The parser layer exists to turn heterogeneous external sources into one consistent internal state that can instantiate a mario.Database.

For an expert user, the key point is that MARIO does not treat parsing as a thin file-reader step. Parsing is where source-specific conventions, dimensional choices, metadata, and assumptions are normalized into the common MARIO model.

High-level parser flow#

The public flow is:

a package-level entry point such as parse_from_txt(...) or
parse_exiobase(...) is imported from mario.parsers.entrypoints;
the entry point validates the request and dispatches to a source-specific
parser or a generic state reader;
the parser returns parsed matrices, indices, units, and source metadata in a
normalized parser state;
build_database_from_state(...) or an equivalent helper turns that state
into a Database instance.

This is the main boundary to remember: source-specific code should mostly stop once a valid parser state exists. After that point, MARIO should behave as if the data had always been native.

Public entry points#

mario.parsers.entrypoints is the best place to see the supported ingestion surface. It contains:

generic bundle readers such as parse_from_txt(...),
parse_from_excel(...), and parse_from_parquet(...);
named dataset readers such as parse_oecd(...), parse_figaro(...),
parse_eurostat(...), parse_gloria(...), parse_gtap(...) and the other source-specific helpers;
light request-validation logic and dispatch to the actual parsing modules.

In practice, these entry points are the public contract. They are allowed to be source-aware, but they should stay much thinner than the actual source readers.

What a parser is expected to produce#

Regardless of source, the parser layer is trying to converge on the same outputs:

matrix payloads keyed by canonical MARIO names;
normalized indices and units for the table kind;
enough metadata to preserve source, price system, year, and special
assumptions;
a state that can immediately back Database(..., init_by_parsers=...).

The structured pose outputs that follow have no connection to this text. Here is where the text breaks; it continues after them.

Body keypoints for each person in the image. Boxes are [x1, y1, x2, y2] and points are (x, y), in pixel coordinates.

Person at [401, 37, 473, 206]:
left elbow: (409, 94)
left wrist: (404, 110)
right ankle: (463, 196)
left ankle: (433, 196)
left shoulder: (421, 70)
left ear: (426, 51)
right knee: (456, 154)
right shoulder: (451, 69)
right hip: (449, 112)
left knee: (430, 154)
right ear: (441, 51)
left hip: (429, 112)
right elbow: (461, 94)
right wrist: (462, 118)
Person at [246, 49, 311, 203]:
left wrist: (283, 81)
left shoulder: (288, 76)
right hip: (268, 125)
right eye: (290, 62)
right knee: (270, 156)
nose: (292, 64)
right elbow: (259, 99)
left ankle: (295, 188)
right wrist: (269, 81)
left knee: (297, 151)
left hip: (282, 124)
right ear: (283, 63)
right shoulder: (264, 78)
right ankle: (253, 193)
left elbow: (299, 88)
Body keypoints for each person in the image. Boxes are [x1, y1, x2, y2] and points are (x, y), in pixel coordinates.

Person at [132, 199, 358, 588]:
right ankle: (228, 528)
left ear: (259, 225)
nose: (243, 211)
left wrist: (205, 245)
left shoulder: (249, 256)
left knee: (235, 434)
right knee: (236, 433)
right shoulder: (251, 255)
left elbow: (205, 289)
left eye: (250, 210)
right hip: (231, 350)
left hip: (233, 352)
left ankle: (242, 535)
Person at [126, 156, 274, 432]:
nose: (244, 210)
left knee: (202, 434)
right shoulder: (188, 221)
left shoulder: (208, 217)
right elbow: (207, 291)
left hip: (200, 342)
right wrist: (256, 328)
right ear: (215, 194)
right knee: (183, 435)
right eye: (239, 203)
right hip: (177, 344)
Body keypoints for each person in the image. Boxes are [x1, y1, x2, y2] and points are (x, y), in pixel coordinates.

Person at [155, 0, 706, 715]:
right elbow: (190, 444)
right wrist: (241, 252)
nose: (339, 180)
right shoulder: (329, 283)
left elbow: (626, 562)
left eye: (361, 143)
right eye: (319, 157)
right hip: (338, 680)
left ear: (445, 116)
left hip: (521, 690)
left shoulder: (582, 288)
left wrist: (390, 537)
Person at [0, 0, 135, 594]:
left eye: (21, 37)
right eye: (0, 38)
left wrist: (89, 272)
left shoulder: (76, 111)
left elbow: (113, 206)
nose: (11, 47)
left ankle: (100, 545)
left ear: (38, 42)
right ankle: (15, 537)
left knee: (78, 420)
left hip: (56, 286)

That normalization step matters more than the raw file format. Two parsers can read very different inputs and still be considered equivalent if they materialize the same MARIO state.

Generic readers versus source-specific readers#

There are two broad parser families.

Generic readers: These read already MARIO-shaped bundles such as Excel, TXT/CSV, or Parquet. Their job is mostly to validate shape, detect table kind, build indices, and preserve layout information.
Source-specific readers: These know about one external source, such as OECD, FIGARO, GLORIA, EORA, EXIOBASE, or GTAP. They typically contain the dataset-specific logic for file discovery, layout detection, naming cleanup, satellite selection, and any source-side assumptions needed before the data becomes MARIO-compatible.

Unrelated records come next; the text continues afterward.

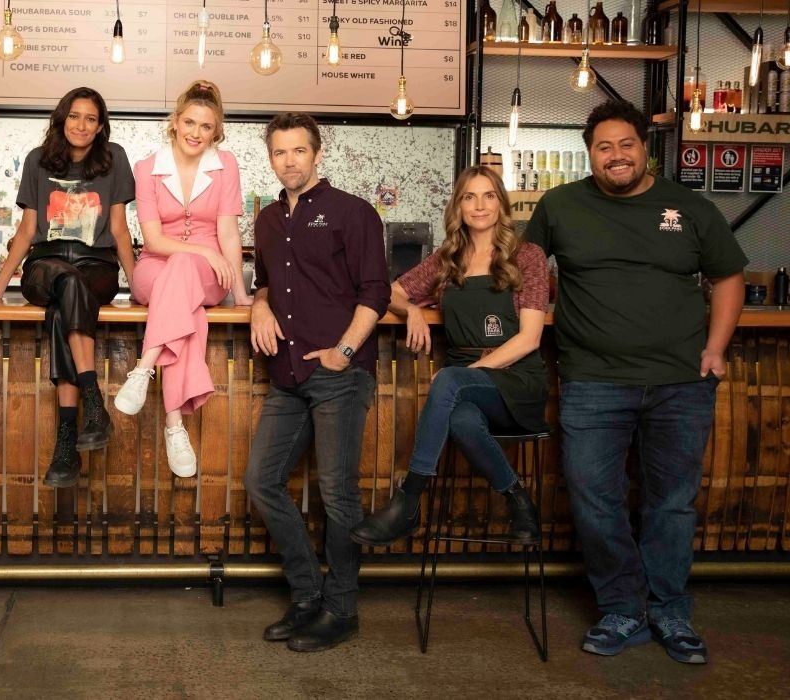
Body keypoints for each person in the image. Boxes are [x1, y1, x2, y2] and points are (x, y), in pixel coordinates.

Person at [526, 100, 746, 665]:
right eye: (604, 146)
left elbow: (727, 277)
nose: (616, 155)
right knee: (595, 499)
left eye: (626, 144)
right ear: (589, 153)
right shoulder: (560, 205)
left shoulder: (689, 207)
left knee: (671, 503)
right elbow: (521, 268)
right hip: (592, 382)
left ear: (645, 147)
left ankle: (669, 610)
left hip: (680, 382)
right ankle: (623, 607)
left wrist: (716, 349)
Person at [245, 113, 388, 652]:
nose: (290, 161)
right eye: (280, 153)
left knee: (337, 494)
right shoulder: (265, 220)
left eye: (299, 151)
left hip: (338, 375)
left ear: (317, 153)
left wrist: (343, 352)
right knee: (261, 481)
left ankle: (341, 608)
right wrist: (259, 306)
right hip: (286, 375)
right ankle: (308, 595)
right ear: (272, 157)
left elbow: (375, 292)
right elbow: (265, 283)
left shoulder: (352, 213)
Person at [349, 165, 546, 547]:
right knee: (463, 422)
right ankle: (520, 502)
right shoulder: (448, 257)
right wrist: (415, 310)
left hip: (517, 380)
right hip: (464, 384)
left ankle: (408, 501)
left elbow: (530, 339)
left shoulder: (527, 256)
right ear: (458, 206)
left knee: (451, 383)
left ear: (502, 205)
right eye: (469, 197)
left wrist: (463, 375)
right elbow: (392, 292)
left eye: (489, 196)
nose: (479, 205)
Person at [0, 87, 136, 488]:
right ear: (61, 119)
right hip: (45, 263)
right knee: (65, 283)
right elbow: (28, 230)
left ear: (101, 126)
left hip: (96, 264)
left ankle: (67, 441)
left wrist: (139, 286)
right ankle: (93, 401)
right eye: (74, 116)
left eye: (90, 118)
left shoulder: (114, 158)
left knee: (62, 308)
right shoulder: (38, 161)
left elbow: (120, 230)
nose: (81, 125)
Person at [113, 80, 252, 478]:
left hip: (209, 275)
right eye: (189, 122)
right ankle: (174, 426)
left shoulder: (226, 165)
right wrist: (203, 250)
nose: (195, 132)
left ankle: (144, 371)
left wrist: (240, 294)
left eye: (205, 127)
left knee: (185, 278)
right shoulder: (146, 168)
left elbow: (227, 233)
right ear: (174, 122)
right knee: (185, 304)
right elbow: (154, 239)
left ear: (216, 131)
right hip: (155, 269)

The parser family determines where to look when a parse result feels wrong. If a MARIO-formatted workbook fails, the issue is often in the generic reader or index validation. If a named dataset fails, the issue is more likely in the source-specific normalization layer.

Parser state and metadata#

MARIO parsers are not only extracting matrices. They are also deciding which metadata must survive into the runtime object. Examples include:

table kind, such as IOT or SUT;
source label and year;
price or valuation metadata when relevant;
technology assumptions for SUT workflows;
notes that explain non-default parse choices.

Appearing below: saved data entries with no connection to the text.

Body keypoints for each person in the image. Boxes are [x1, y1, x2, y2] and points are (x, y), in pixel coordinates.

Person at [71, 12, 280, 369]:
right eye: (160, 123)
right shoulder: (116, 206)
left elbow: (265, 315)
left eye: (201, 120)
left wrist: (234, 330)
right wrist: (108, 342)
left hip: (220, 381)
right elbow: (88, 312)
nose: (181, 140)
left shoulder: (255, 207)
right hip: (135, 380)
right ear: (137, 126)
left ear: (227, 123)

That is why the parser layer is structurally important even for advanced users who never plan to add a new parser. Many later behaviours are only intelligible once you know which metadata the parser injected into the database.

How to read a parser implementation#

When reading parser code, a good sequence is:

start from the public entry point in mario.parsers.entrypoints;
identify the source-specific function it delegates to;
look for the point where external files are converted into canonical matrix
blocks and indices;
find the handoff into build_database_from_state(...) or Database.

If you keep that path in view, the source-specific details stay manageable. Without it, parser modules can look more irregular than they really are.

Testing expectations#

Parser tests in MARIO are intentionally more integration-heavy than unit-heavy. The project relies on:

small real-data fixtures for source-specific regressions;
roundtrip checks for exported MARIO-formatted bundles;
validation across both legacy-friendly and explicit-layout paths.

This reflects the real parser risk profile: breakages usually come from shape, labels, or layout drift rather than from one isolated pure function.